**To-do item**
Find each line in the listing that contains the string "заказе" and copy those lines out.
□ □ □ □
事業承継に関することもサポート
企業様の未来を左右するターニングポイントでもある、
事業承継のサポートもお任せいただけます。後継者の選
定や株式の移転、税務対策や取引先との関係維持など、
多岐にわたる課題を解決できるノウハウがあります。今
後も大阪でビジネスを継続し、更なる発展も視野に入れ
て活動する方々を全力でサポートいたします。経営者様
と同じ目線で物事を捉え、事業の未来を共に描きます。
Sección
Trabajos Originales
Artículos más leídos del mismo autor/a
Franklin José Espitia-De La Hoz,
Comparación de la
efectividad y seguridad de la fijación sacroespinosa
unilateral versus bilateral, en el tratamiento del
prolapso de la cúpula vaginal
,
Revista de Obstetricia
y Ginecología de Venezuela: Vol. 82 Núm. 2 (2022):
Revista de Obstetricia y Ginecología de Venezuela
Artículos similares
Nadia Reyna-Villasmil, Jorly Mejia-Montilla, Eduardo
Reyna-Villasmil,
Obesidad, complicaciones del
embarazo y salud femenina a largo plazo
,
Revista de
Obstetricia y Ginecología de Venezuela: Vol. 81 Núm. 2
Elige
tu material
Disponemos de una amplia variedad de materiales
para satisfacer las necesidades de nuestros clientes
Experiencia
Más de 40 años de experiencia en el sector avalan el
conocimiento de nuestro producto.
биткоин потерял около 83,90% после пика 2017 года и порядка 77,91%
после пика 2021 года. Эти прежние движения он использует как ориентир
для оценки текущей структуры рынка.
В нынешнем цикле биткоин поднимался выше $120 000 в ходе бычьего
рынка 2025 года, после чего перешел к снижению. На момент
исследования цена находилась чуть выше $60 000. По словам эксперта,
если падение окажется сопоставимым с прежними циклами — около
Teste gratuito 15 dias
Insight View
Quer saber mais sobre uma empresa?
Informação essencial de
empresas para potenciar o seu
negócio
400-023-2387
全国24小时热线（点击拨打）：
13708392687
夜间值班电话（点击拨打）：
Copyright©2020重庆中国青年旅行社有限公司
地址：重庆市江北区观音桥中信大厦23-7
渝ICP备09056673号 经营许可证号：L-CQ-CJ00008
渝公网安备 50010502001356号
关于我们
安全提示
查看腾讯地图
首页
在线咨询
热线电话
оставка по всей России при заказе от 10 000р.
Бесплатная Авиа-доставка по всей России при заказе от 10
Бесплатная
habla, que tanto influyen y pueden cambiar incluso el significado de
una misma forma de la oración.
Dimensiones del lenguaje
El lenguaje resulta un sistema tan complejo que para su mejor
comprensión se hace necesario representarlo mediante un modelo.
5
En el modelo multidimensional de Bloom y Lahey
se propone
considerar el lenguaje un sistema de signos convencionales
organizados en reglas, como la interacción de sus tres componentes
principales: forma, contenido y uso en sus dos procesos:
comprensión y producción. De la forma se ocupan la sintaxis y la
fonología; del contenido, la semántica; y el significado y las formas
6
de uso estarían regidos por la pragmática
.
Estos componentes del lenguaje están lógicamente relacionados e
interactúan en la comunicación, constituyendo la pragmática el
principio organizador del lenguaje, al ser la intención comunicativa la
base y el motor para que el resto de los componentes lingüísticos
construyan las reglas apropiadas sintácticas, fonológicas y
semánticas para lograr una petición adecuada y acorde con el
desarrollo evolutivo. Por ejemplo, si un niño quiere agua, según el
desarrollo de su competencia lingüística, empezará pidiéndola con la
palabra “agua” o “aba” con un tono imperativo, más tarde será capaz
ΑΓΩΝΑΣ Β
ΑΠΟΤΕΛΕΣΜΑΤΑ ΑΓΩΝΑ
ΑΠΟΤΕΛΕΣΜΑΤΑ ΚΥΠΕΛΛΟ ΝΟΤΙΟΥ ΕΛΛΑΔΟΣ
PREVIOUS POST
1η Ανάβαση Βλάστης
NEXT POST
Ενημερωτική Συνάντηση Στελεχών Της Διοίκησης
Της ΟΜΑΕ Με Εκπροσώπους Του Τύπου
□ □ □ □
**Reply to the exercise**
оставка по всей России при заказе от 10 000р.
Бесплатная Авиа-доставка по всей России при заказе от 10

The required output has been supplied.